In order to evaluate which method generates data that can be used as input for both monitored and unattended models, Machine Learning Reply compared the performance of two generative models - Variable Autoencoder (VAE) and Wasserstein GAN (WGAN-GP).

In addition, Machine Learning Reply also applied the KNN algorithm to investigate the similarity between synthetic and real data, in order to determine which algorithm produces entities that can be more securely exposed.

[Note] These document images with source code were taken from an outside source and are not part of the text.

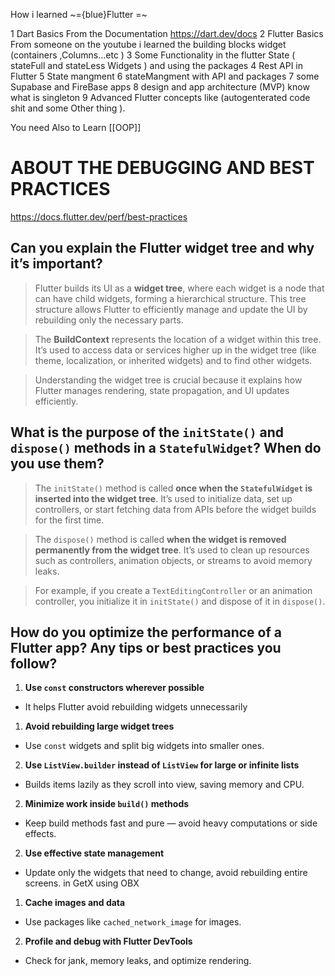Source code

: How i learned ~={blue}Flutter =~


1 Dart Basics From the Documentation https://dart.dev/docs
2 Flutter Basics From someone on the youtube i learned the building blocks widget (containers ,Columns...etc )
3 Some Functionality in the flutter State ( stateFull and stateLess Widgets ) and using the packages
4 Rest API in Flutter 
5 State mangment 
6 stateMangment with API and packages 
7 some Supabase and FireBase apps 
8 design and app architecture (MVP) know what is singleton 
9 Advanced Flutter concepts like (autogenterated code shit and some Other thing ).



You need Also to Learn [[OOP]]



# ABOUT THE DEBUGGING AND BEST PRACTICES
https://docs.flutter.dev/perf/best-practices

## Can you explain the Flutter widget tree and why it’s important?

> Flutter builds its UI as a **widget tree**, where each widget is a node that can have child widgets, forming a hierarchical structure. This tree structure allows Flutter to efficiently manage and update the UI by rebuilding only the necessary parts.

> The **BuildContext** represents the location of a widget within this tree. It’s used to access data or services higher up in the widget tree (like theme, localization, or inherited widgets) and to find other widgets.

> Understanding the widget tree is crucial because it explains how Flutter manages rendering, state propagation, and UI updates efficiently.


## What is the purpose of the `initState()` and `dispose()` methods in a `StatefulWidget`? When do you use them?

> The `initState()` method is called **once when the `StatefulWidget` is inserted into the widget tree**. It’s used to initialize data, set up controllers, or start fetching data from APIs before the widget builds for the first time.

> The `dispose()` method is called **when the widget is removed permanently from the widget tree**. It’s used to clean up resources such as controllers, animation objects, or streams to avoid memory leaks.

> For example, if you create a `TextEditingController` or an animation controller, you initialize it in `initState()` and dispose of it in `dispose()`.



## How do you optimize the performance of a Flutter app? Any tips or best practices you follow?

1. **Use `const` constructors wherever possible**
- It helps Flutter avoid rebuilding widgets unnecessarily 
1. **Avoid rebuilding large widget trees**
- Use `const` widgets and split big widgets into smaller ones.
2. **Use `ListView.builder` instead of `ListView` for large or infinite lists**
- Builds items lazily as they scroll into view, saving memory and CPU.
2. **Minimize work inside `build()` methods**
- Keep build methods fast and pure — avoid heavy computations or side effects.
2. **Use effective state management**
- Update only the widgets that need to change, avoid rebuilding entire screens.
  in GetX using OBX 
1. **Cache images and data**
- Use packages like `cached_network_image` for images.
2. **Profile and debug with Flutter DevTools**
- Check for jank, memory leaks, and optimize rendering.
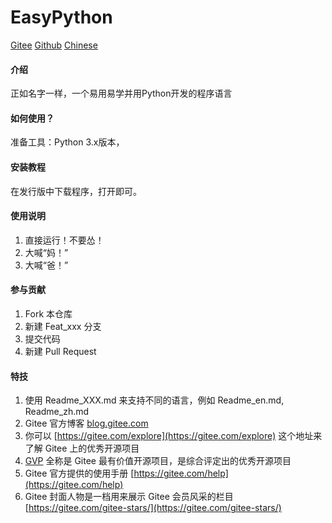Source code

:<!--
 * @作者: __init__(PartyParrot)
 * @作者: ADD(yps666)
 * @Github 地址: https://github.com/PartyParrot359
 * @Gitee 地址: https://gitee.com/JUST_SANS
 * @Gitee 地址: https://gitee.com/yps666py
 * @邮件: 2100970361@qq.com
 * @邮件: qwq-abb-2021@foxmail.com
 * @Date: 2021-11-19 20:32:21
 * @最后一次编辑人: ADD(yps666)
 * @LastEditTime: 2021-12-4 20:17:50
-->
# EasyPython
[Gitee](https://gitee.com/ky-studio/EasyPython)
[Github](https://github.com/PartyParrot359/EasyPython)
[Chinese](./README_ZH-CN.md)
#### 介绍
正如名字一样，一个易用易学并用Python开发的程序语言

#### 如何使用？
准备工具：Python 3.x版本，


#### 安装教程
在发行版中下载程序，打开即可。

#### 使用说明

1.  直接运行！不要怂！
2.  大喊“妈！”
3.  大喊“爸！”

#### 参与贡献

1.  Fork 本仓库
2.  新建 Feat_xxx 分支
3.  提交代码
4.  新建 Pull Request


#### 特技

1.  使用 Readme\_XXX.md 来支持不同的语言，例如 Readme\_en.md, Readme\_zh.md
2.  Gitee 官方博客 [blog.gitee.com](https://blog.gitee.com)
3.  你可以 [https://gitee.com/explore](https://gitee.com/explore) 这个地址来了解 Gitee 上的优秀开源项目
4.  [GVP](https://gitee.com/gvp) 全称是 Gitee 最有价值开源项目，是综合评定出的优秀开源项目
5.  Gitee 官方提供的使用手册 [https://gitee.com/help](https://gitee.com/help)
6.  Gitee 封面人物是一档用来展示 Gitee 会员风采的栏目 [https://gitee.com/gitee-stars/](https://gitee.com/gitee-stars/)
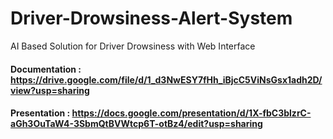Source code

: # Driver-Drowsiness-Alert-System
AI Based Solution for Driver Drowsiness with Web Interface

#### Documentation : https://drive.google.com/file/d/1_d3NwESY7fHh_iBjcC5ViNsGsx1adh2D/view?usp=sharing

#### Presentation : https://docs.google.com/presentation/d/1X-fbC3blzrC-aGh3OuTaW4-3SbmQtBVWtcp6T-otBz4/edit?usp=sharing
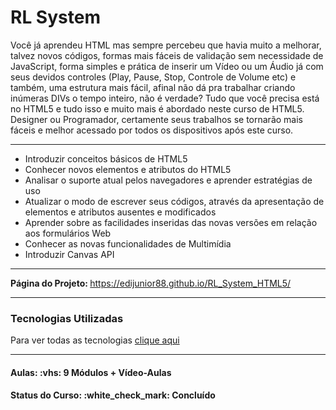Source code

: <h1>RL System</h1>

<p>
Você já aprendeu HTML mas sempre percebeu que havia muito a melhorar, talvez novos códigos, formas mais fáceis de validação sem necessidade de JavaScript, forma simples e 
prática de inserir um Vídeo ou um Áudio já com seus devidos controles (Play, Pause, Stop, Controle de Volume etc) e também, uma estrutura mais fácil, afinal não dá pra 
trabalhar criando inúmeras DIVs o tempo inteiro, não é verdade? Tudo que você precisa está no HTML5 e tudo isso e muito mais é abordado neste curso de HTML5. Designer ou 
Programador, certamente seus trabalhos se tornarão mais fáceis e melhor acessado por todos os dispositivos após este curso.

<hr>

<ul>
    <li>Introduzir conceitos básicos de HTML5</li>
    <li>Conhecer novos elementos e atributos do HTML5</li>
    <li>Analisar o suporte atual pelos navegadores e aprender estratégias de uso</li>
    <li>Atualizar o modo de escrever seus códigos, através da apresentação de elementos e atributos ausentes e modificados</li>
    <li>Aprender sobre as facilidades inseridas das novas versões em relação aos formulários Web</li>
    <li>Conhecer as novas funcionalidades de Multimídia</li>
    <li>Introduzir Canvas API</li>
</ul>
</p>

<hr/>

<strong>Página do Projeto: </strong> <a href="https://edijunior88.github.io/RL_System_HTML5/">https://edijunior88.github.io/RL_System_HTML5/</a>

<hr>

<h3>Tecnologias Utilizadas</h3>

Para ver todas as tecnologias [clique aqui](/techstack.md)

<hr>

<h4><b>Aulas:</b> :vhs: 9 Módulos + Vídeo-Aulas</h4>
<h4><b>Status do Curso:</b> :white_check_mark: Concluído
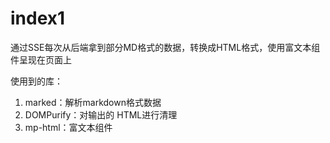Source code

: # index1

通过SSE每次从后端拿到部分MD格式的数据，转换成HTML格式，使用富文本组件呈现在页面上

使用到的库：

1. marked：解析markdown格式数据
2. DOMPurify：对输出的 HTML进行清理
3. mp-html：富文本组件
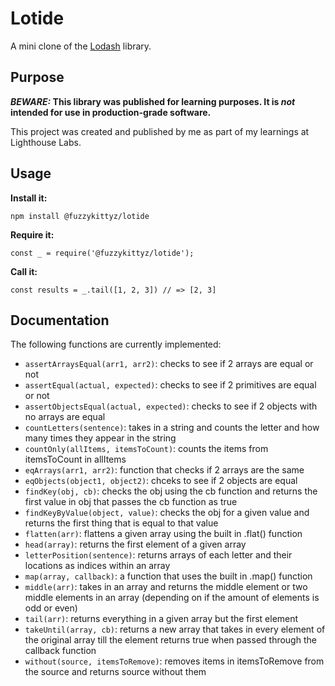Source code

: # Lotide

A mini clone of the [Lodash](https://lodash.com) library.

## Purpose

**_BEWARE:_ This library was published for learning purposes. It is _not_ intended for use in production-grade software.**

This project was created and published by me as part of my learnings at Lighthouse Labs. 

## Usage

**Install it:**

`npm install @fuzzykittyz/lotide`

**Require it:**

`const _ = require('@fuzzykittyz/lotide');`

**Call it:**

`const results = _.tail([1, 2, 3]) // => [2, 3]`

## Documentation

The following functions are currently implemented:

* `assertArraysEqual(arr1, arr2)`: checks to see if 2 arrays are equal or not 
* `assertEqual(actual, expected)`: checks to see if 2 primitives are equal or not 
* `assertObjectsEqual(actual, expected)`: checks to see if 2 objects with no arrays are equal 
* `countLetters(sentence)`: takes in a string and counts the letter and how many times they appear in the string 
* `countOnly(allItems, itemsToCount)`: counts the items from itemsToCount in allItems 
* `eqArrays(arr1, arr2)`: function that checks if 2 arrays are the same
* `eqObjects(object1, object2)`: chceks to see if 2 objects are equal
* `findKey(obj, cb)`: checks the obj using the cb function and returns the first value in obj that passes the cb function as true 
* `findKeyByValue(object, value)`: checks the obj for a given value and returns the first thing that is equal to that value
* `flatten(arr)`: flattens a given array using the built in .flat() function 
* `head(array)`: returns the first element of a given array
* `letterPosition(sentence)`: returns arrays of each letter and their locations as indices within an array
* `map(array, callback)`: a function that uses the built in .map() function
* `middle(arr)`: takes in an array and returns the middle element or two middle elements in an array (depending on if the amount of elements is odd or even)
* `tail(arr)`: returns everything in a given array but the first element 
* `takeUntil(array, cb)`: returns a new array that takes in every element of the original array till the element returns true when passed through the callback function 
* `without(source, itemsToRemove)`: removes items in itemsToRemove from the source and returns source without them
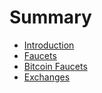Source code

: # Summary

* [Introduction](README.md)
* [Faucets](faucets.md)
* [Bitcoin Faucets](bitcoin-faucets.md)
* [Exchanges](chapter1.md)

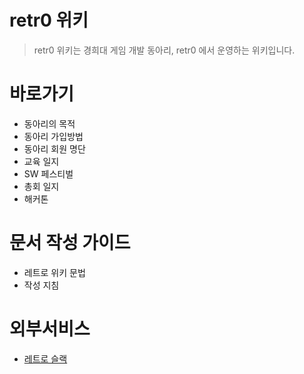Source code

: <!-- TITLE: Home -->
<!-- SUBTITLE: retr0 위키의 프론트 페이지 입니다. -->

# retr0 위키

> retr0 위키는 경희대 게임 개발 동아리, retr0 에서 운영하는 위키입니다.

# 바로가기
* 동아리의 목적
* 동아리 가입방법
* 동아리 회원 명단
* 교육 일지
* SW 페스티벌
* 총회 일지
* 해커톤

# 문서 작성 가이드
* 레트로 위키 문법
* 작성 지침

# 외부서비스
* [레트로 슬랙](https://retr0.slack.com/)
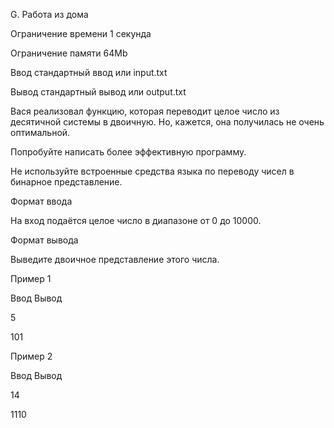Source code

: G. Работа из дома

Ограничение времени 1 секунда

Ограничение памяти 64Mb

Ввод стандартный ввод или input.txt

Вывод стандартный вывод или output.txt

Вася реализовал функцию, которая переводит целое число из десятичной системы в двоичную. Но, кажется, она получилась не очень оптимальной.

Попробуйте написать более эффективную программу.

Не используйте встроенные средства языка по переводу чисел в бинарное представление.

Формат ввода

На вход подаётся целое число в диапазоне от 0 до 10000.

Формат вывода

Выведите двоичное представление этого числа.

Пример 1

Ввод Вывод

5

101

Пример 2

Ввод Вывод

14

1110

The big challenge here was to display the statistical properties correctly while avoiding the generation of (near-)duplicates. Only then is it possible to use this procedure safely, as the latter would reveal protected information.

THE RESULT

Machine Learning Reply has evaluated the Wasserstein GANs method as promising in relation to the data protection use case. It is suitable for reproducing correlations within real data sets. With the GAN method, greater overlaps were found between the synthetic and real data than with the VAE method. This is because the simulated entities of the VAE method did not cover areas that could be found in the real data.